■ 文章内容
_ _ _ _

链表系列之linked-list-cycle

链表是否有环 I

题目详情

Given a linked list, determine if it has a cycle in it.

Follow up:
Can you solve it without using extra space?

思路：

• 快慢指针，若快慢指针能相遇则说明链表存在环

代码：

/**
 * Definition for singly-linked list.
 * class ListNode {
 *     int val;
 *     ListNode next;
 *     ListNode(int x) {
 *         val = x;
 *         next = null;
 *     }
 * }
 */
public class Solution {
    public boolean hasCycle(ListNode head) {
        if (head == null || head.next == null)
            return false;
        
        ListNode fast = head;
        ListNode slow = head;
        
        while (fast != null && fast.next != null) {
            fast = fast.next.next;
            slow = slow.next;
            if (fast == slow)
                return true;
        }
        
        return false;
    }
}

链表是否有环 II

题目详情

Given a linked list, return the node where the cycle begins. If there is no cycle, returnnull.

Follow up:
Can you solve it without using extra space?

思路：

如上图所示：

• 当快慢指针相遇时，
  • 快指针走过的长度：a + b + c + b
  • 慢指针走过的长度：a + b
• 因此，可以知道：
  • 2 * ( a + b ) = a + b + c + d
• 所以，可以得到： a == c

代码：

/**
 * Definition for singly-linked list.
 * class ListNode {
 *     int val;
 *     ListNode next;
 *     ListNode(int x) {
 *         val = x;
 *         next = null;
 *     }
 * }
 */
public class Solution {
    public ListNode detectCycle(ListNode head) {
        if (head == null || head.next == null)
            return null;
        
        ListNode fast = head;
        ListNode slow = head;
        while (fast != null && fast.next != null) {
            fast = fast.next.next;
            slow = slow.next;
            if (slow == fast) {
                ListNode slow2 = head;
                while (slow != slow2) {
                    slow = slow.next;
                    slow2 = slow2.next;
                }
                return slow;
            }
        }
        return null;
    }
}

_ _ _ _

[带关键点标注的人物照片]
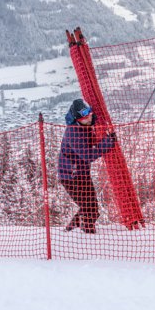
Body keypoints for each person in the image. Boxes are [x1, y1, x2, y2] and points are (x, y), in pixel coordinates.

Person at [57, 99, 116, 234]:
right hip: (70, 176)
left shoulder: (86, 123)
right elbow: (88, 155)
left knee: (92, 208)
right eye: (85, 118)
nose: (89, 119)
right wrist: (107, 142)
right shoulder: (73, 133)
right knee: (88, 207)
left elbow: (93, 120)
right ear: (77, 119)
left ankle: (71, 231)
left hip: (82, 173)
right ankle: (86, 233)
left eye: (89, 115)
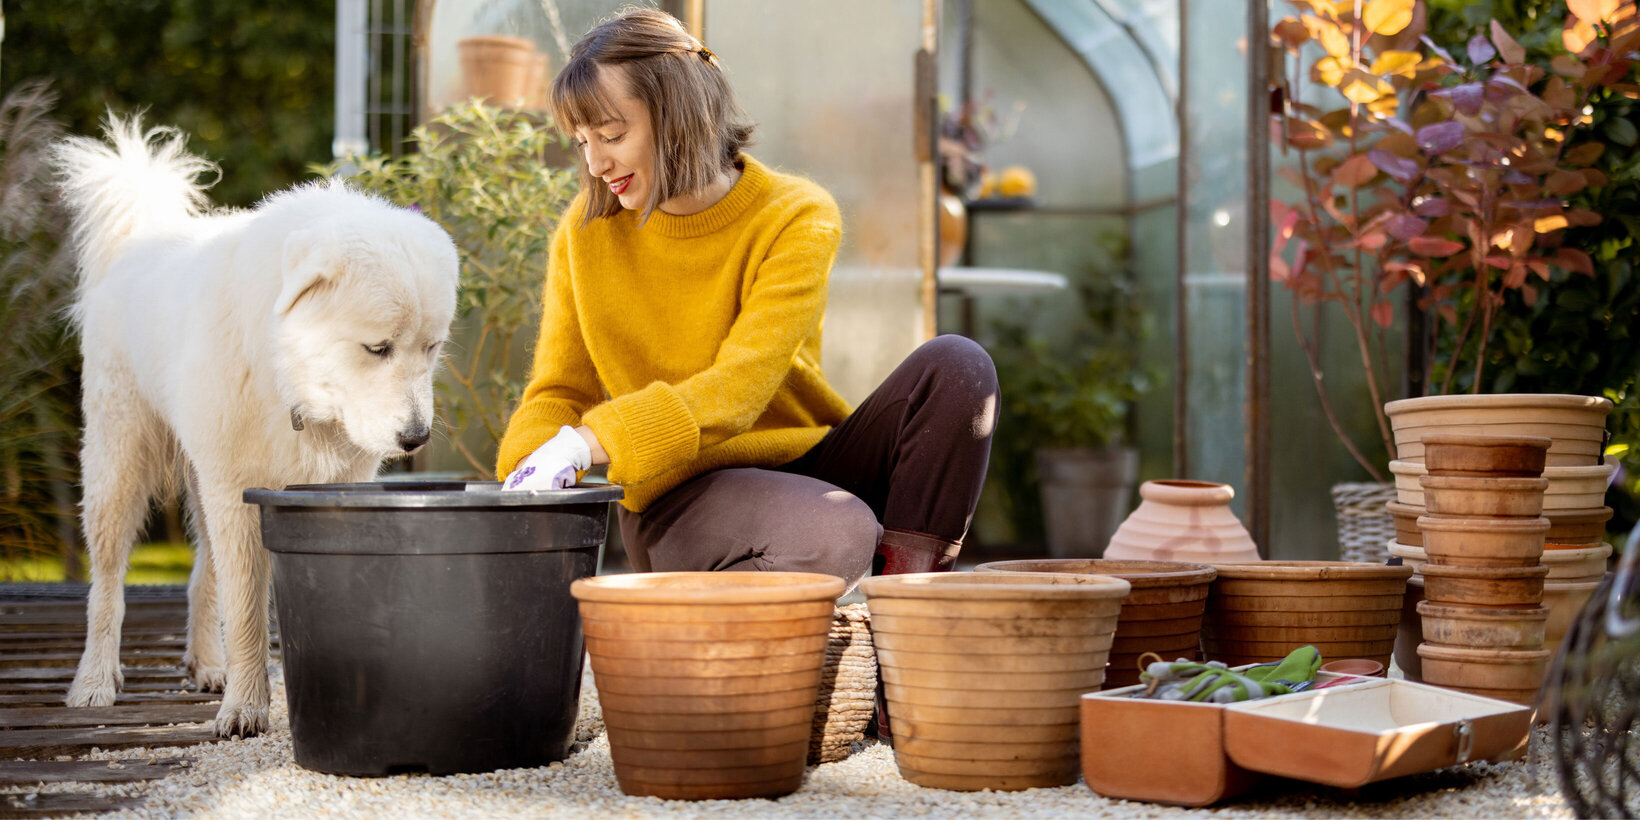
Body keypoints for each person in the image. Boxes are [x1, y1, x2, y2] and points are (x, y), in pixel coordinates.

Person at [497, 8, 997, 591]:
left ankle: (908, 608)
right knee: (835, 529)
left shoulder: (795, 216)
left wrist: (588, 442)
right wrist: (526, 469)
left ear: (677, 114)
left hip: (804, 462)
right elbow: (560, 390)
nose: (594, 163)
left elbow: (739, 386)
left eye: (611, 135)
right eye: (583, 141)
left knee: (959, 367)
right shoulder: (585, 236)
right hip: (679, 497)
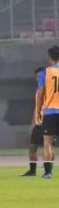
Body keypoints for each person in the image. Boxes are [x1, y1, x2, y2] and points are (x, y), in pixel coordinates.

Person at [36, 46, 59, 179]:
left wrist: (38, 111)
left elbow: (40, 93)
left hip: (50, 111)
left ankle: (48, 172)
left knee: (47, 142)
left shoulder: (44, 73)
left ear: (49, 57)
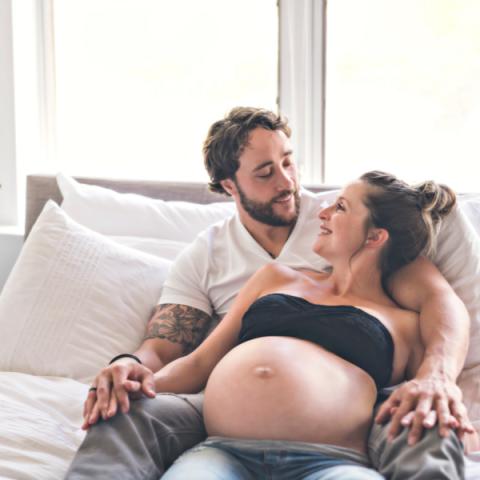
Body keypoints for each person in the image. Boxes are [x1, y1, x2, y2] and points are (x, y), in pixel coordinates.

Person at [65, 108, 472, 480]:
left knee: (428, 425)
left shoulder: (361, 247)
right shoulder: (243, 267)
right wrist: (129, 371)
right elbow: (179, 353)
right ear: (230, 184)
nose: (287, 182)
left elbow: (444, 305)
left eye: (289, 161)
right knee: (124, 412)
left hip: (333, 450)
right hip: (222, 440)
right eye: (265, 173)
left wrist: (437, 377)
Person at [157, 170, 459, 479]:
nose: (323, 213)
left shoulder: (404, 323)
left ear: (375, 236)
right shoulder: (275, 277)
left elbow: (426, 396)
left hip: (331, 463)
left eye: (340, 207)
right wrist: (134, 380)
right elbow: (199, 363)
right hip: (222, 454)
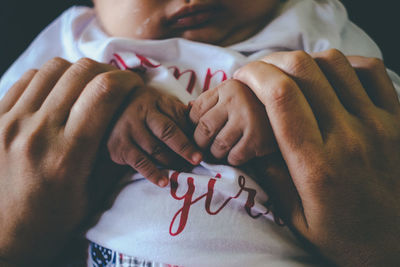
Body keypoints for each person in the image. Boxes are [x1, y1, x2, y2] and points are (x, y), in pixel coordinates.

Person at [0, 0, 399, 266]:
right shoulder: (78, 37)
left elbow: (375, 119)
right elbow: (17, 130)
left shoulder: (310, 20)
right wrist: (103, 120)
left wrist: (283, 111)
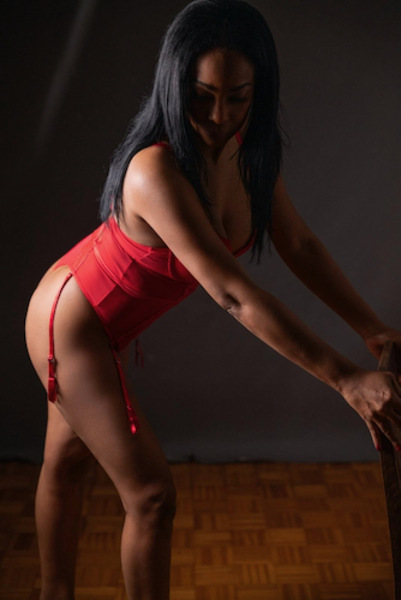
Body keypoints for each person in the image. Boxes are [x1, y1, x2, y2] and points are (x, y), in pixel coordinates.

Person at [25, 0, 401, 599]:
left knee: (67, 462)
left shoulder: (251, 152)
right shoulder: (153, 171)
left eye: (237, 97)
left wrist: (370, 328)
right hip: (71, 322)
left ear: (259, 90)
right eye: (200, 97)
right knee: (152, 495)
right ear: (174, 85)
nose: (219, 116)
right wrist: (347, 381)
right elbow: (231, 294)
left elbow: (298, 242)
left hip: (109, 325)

_ _ _ _

■ 任务说明
改写这篇关于链表环的文章中以含有"return true;"的词句开头、到"no cycle, returnnull."结束的部分，把其中的"cycle"替换为"loop"。 作答时只依据这篇文章。

■ 参考解答
return true;
        }
        
        return false;
    }
}

链表是否有环 II

题目详情

Given a linked list, return the node where the loop begins. If there is no loop, returnnull.